April 17 2018
General

Success Story: Vital Vio’s Light Shines Brighter Years after VentureB Pitches

In September 2014, Colleen Costello was in the midst of taking her anti-bacterial lighting system startup, Vital Vio, to the next level. That summer the company, founded two years earlier by Costello and her fellow Rensselaer Polytechnic Institute (RPI) alumnus James Peterson, was in the process of tripling its three-person payroll and on the verge of outgrowing a downtown Troy office on River Street. Mount Sinai Medical Center was also nearing completion of initial implementations of Vital Vio’s LED technology that kills bacteria without using harmful ultraviolet (UV) rays.

Amid this activity, Costello presented at a VentureB Series panel at RPI’s Heffner Alumni House, organized by the Center for Economic Growth (CEG) and their program partner, RPI’s Emerging Ventures Ecosystem (EVE). Entrepreneurs who participate in VentureB are given a few rounds of venture presentation coaching and an opportunity to make a pitch before local business leaders and investors.

By that time, however, Costello was no stranger to venture pitches, having already secured nearly $1 million in angel, venture and New York State Energy Research and Development Authority (NYSERDA) funding. Nor was she unfamiliar with CEG. Earlier that spring, Vital Vio emerged as one of the recipients to CEG’s Annual Technology Awards. Michael Lobsinger, CEG’s director of Business Growth Solutions, had also been working with Vital Vio since the year of its inception in his former capacity as director of business development of LINC (Lighting Cultivator), a former nonprofit that assisted in commercializing advanced lighting innovations in partnership with RPI’s Lighting Research Center (LRC).

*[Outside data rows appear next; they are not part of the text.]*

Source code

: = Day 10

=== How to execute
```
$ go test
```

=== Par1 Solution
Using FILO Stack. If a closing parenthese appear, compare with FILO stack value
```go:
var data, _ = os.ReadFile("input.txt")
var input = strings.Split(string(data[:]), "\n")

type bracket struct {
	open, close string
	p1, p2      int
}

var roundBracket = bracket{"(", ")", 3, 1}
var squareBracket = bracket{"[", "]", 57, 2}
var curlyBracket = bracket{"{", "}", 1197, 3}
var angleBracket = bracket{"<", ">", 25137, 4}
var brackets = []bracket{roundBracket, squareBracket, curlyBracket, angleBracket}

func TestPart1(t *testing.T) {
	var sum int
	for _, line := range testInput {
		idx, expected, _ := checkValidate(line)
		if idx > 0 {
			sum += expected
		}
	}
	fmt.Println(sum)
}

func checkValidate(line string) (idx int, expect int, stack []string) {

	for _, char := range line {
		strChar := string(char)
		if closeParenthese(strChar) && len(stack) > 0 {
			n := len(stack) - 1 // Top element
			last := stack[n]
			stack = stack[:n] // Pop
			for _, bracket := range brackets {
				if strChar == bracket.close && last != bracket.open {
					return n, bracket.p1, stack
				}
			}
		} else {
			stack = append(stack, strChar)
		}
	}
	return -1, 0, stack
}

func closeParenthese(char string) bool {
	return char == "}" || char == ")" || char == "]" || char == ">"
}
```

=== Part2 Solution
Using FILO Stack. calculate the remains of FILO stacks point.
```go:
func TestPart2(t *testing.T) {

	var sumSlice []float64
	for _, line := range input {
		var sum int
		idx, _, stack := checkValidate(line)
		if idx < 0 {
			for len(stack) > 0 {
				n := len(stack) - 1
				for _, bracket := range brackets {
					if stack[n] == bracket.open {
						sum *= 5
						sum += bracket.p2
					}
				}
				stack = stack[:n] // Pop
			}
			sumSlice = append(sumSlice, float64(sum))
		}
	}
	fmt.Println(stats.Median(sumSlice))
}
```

Before joining CEG in 2013 as the senior regional outreach contractor for NYSERDA’s Economic Development Growth Extension (EDGE) program, Lobsinger was supporting Vital Vio on finalizing its reports for the state authority and later recommended the startup for the VentureB program. Costello said the VentureB program taught her how to better explain her business plan and helped her secure more investors for Vital Vio. It also strengthened a relationship with CEG that would help her startup enter new markets and operate more efficiently.

“It helped expand my understanding of our access to their [CEG’s] services,” Costello said of her VentureB experience.

Since 2014, the BGS services that Vital Vio has used to enhance and accelerate its growth include the following:

Sandler Sales Training (2014): CEG assisted Costello in enrolling in Sandler Training’s President’s Club, which includes weekly classes in which participants are coached on mastering the sales process and closing deals.

Technology Driven Market Intelligence (2014): This project started shortly after Costello’s VentureB pitch with the goal of introducing Vital Vio to a new market opportunity: compound pharmacies with clean rooms in the Northeast. For this program, CEG and RTI International examined the need for fixtures such as Vital Vio’s in light of new federal regulations, potential price points and barriers to purchasing, the types of information the compound pharmacies need and their sales processes. The TDMI program found strong interest in the industry for Vital Vio’s technology, and by 2015 the company attributed to it $30,000 in new sales with a $7.5 million revenue goal for the compound pharmacy market. Since then, Costello said Vital Vio has continued to expand its efforts in this market.

VIA Revenue Throughput Analysis (2017): Vital Vio’s 13 employees went through the VIA RTA delivered by BGS’s Lobsinger. This day-long program helped them identify and overcome areas of team misalignment and internal constraints. Costello said it was a great team exercise that illuminated ways they could improve business and strategic approach to markets.

Lean Accounting Workshop (2017): Two Vital Vio employees participated in a two-day lean accounting course with CEG BGS’s assistance. The course, delivered by Jerry Solomon, highlighted how manufacturers must update and align their accounting practices to reap the full benefits of lean manufacturing practices.

Continued Sandler Sales Training (2017-present): Calling it “one of the best programs we’ve done,” Costello has enrolled several other employees with strong technical skills but little sales experience in Sandler training programs. Vital Vio currently has four employees undergoing Sandler’s Leadership, Selling and Foundations training programs.

Vital Vio’s increased use of BGS services since 2017 has coincided with a string of business developments. They have included licensing and partnership agreements that will result in the installation of the company’s VioSafe white light disinfection technology in emergency response vehicles, food trucks, Duke University athletics facilities as well as its partnership with Acuity Brands lighting solutions. The company also recently entered into the residential consumer market with its new germ-killing cabinet light, Ellumi.

“Vital Vio provides a prime example of how startups should follow up on their pitches, whether they are before a VentureB panel or to a venture capitalist,” said Lobsinger. “Entrepreneurs should take advantage of every opportunity available to them to innovate, accelerate commercialization, tap new markets and operate more efficiently. Whether it’s with CEG Business Growth Solutions, NYSERDA or other partners, such as our affiliates of Innovate 518, startups are stronger when they growth with support from this ecosystem.”